Daniel Alter, MSc, MDT, CDT

We are truly living in and experiencing the most exciting time in dentistry and dental technology. We've witnessed some remarkable robotic innovations in dental implantology, as well as artificial intelligence deployed in scanning coupled with truly innovative coding and dental diagnostic software. Recently, there has been considerable talk on artificial intelligence and augmented reality (AR) in dentistry and the medical space. Are we at the brink of a new age of technology? Where could these advances take us in the near future and how would they affect our environment, as well as our competitive market? These are all questions a savvy dental professional should be asking themselves and researching to stay abreast of the newest and most innovative technological advancements in our space. This is the philosophy I live and breathe by and something I am incredibly grateful and humbled to share with our IDT readers.

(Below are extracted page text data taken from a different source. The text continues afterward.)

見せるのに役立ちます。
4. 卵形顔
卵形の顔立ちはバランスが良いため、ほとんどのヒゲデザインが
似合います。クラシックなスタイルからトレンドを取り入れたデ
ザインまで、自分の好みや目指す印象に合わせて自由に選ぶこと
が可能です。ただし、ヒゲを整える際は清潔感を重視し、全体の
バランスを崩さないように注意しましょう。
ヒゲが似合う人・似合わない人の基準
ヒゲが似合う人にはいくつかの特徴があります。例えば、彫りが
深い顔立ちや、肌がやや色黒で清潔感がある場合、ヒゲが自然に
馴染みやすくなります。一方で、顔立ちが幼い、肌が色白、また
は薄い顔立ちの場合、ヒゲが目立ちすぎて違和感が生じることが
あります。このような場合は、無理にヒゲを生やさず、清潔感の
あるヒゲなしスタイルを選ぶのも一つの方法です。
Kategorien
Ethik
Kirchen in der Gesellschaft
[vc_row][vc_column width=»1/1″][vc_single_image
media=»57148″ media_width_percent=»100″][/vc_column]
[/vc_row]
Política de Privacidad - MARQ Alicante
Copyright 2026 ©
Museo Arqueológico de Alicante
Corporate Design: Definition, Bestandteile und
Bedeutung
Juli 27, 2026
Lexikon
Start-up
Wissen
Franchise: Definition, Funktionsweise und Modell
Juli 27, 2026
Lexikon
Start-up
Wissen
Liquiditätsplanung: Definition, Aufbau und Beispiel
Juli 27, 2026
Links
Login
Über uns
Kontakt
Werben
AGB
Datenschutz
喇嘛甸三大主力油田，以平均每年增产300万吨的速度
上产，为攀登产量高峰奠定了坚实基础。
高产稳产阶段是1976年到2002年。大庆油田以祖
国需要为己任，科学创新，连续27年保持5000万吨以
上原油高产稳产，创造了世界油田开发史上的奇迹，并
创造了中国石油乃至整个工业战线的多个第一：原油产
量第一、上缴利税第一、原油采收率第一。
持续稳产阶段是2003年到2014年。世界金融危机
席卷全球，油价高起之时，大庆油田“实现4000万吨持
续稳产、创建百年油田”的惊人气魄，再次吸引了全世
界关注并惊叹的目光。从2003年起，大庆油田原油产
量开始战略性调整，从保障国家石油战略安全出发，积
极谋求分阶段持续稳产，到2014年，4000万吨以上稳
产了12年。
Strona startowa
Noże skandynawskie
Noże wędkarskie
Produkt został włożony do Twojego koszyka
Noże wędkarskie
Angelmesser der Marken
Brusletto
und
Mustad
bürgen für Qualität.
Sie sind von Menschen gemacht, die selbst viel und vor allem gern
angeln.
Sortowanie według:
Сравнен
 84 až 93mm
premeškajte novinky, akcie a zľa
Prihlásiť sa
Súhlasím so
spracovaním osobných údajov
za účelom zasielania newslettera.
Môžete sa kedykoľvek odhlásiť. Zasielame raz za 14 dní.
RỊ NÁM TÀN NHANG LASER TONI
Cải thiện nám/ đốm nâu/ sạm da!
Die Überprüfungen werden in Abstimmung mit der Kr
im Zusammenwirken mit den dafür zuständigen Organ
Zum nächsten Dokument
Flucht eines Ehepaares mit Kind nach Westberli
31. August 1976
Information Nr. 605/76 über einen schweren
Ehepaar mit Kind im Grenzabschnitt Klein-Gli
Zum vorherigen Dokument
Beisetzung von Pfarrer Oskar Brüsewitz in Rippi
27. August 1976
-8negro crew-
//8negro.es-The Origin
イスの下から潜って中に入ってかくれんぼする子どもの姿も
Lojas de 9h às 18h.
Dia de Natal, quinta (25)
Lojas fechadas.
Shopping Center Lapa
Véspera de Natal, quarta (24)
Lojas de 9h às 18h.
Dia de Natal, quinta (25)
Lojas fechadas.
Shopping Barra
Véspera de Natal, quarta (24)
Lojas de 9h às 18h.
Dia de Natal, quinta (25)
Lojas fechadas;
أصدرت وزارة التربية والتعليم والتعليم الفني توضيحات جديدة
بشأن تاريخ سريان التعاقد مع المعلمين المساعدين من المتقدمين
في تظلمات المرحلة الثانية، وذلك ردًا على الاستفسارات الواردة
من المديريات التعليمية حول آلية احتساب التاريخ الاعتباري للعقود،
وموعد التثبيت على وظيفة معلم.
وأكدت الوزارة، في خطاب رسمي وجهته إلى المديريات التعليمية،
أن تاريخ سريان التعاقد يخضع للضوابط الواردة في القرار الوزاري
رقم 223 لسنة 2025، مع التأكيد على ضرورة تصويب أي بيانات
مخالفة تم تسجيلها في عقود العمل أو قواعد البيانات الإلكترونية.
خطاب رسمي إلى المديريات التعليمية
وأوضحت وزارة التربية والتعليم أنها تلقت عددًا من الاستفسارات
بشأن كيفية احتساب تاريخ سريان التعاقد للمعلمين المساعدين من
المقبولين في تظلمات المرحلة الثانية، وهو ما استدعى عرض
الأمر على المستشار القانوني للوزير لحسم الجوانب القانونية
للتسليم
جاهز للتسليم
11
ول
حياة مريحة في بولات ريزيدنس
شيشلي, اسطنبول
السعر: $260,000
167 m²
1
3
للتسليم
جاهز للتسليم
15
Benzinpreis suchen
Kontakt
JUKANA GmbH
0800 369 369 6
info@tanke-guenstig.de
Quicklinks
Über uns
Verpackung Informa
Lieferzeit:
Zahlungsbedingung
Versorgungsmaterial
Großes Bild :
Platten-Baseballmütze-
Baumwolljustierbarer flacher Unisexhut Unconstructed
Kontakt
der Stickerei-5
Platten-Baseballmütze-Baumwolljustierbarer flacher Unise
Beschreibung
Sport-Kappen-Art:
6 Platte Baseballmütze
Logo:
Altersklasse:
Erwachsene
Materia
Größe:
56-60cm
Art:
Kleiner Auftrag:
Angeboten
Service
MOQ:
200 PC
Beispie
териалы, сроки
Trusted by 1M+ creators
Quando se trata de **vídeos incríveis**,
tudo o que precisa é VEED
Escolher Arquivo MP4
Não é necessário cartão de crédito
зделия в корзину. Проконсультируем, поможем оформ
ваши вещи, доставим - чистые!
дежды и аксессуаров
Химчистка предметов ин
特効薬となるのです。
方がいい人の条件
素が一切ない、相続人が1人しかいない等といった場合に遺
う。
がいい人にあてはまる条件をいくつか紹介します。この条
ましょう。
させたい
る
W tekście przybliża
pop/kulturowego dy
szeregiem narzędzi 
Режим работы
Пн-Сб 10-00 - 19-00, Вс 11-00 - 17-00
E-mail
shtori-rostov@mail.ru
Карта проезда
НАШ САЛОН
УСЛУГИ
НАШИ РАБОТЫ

A recent noteworthy FDA clearance was granted to a Chicago-based startup company called Augmedics Inc. for its Xvision Spine system. The company received the FDA 510(k) clearance for its device and software, which provides surgeons with x-ray-quality insights into a patient's anatomy and real-time surgical navigation and guidance. While the FDA has cleared other AR products before, Xvision Spine (XVS) is the first to be indicated for guided surgery. "There is no other device…that is using both the technology of augmented reality on a headset and has the full capabilities of surgical navigation, of tracking the surgical instrument very precisely to locate and guide the surgeon throughout the surgery," says Nissan Elimelech, Augmedics' founder and CEO.1

The FDA cleared the system and its corresponding software "as an aid for precisely locating anatomical structures in either open or percutaneous spinal procedures. Their use is indicated for any medical condition in which the use of stereotactic surgery may be appropriate, and where reference to a rigid anatomical structure, such as the spine, can be identified relative to CT imagery of the anatomy."1 With its intended use, this or a similar device could be of tremendous benefit to dental practitioners while placing dental implants and using cone-beam technology and guided surgery software.

What makes this system really exciting is that it is comprised of a transparent near-eye-display headset, as well as the capabilities found in traditional surgical navigation and guidance systems. It plots the real-time positioning of surgical tools and superimposes a virtual trajectory over the patient's CT imaging data. While the surgeon uses the headset, the navigation data are then projected in 3D onto their retina, enabling him or her to see both the patient's anatomy and navigation guidance without looking away to a remote screen.2 Theoretically, the device can be used while scanning and performing invasive dental procedures, allowing the practitioner to see every anatomical structure clearly in real time.

It is my honor and pleasure to elevate and inspire with knowledge.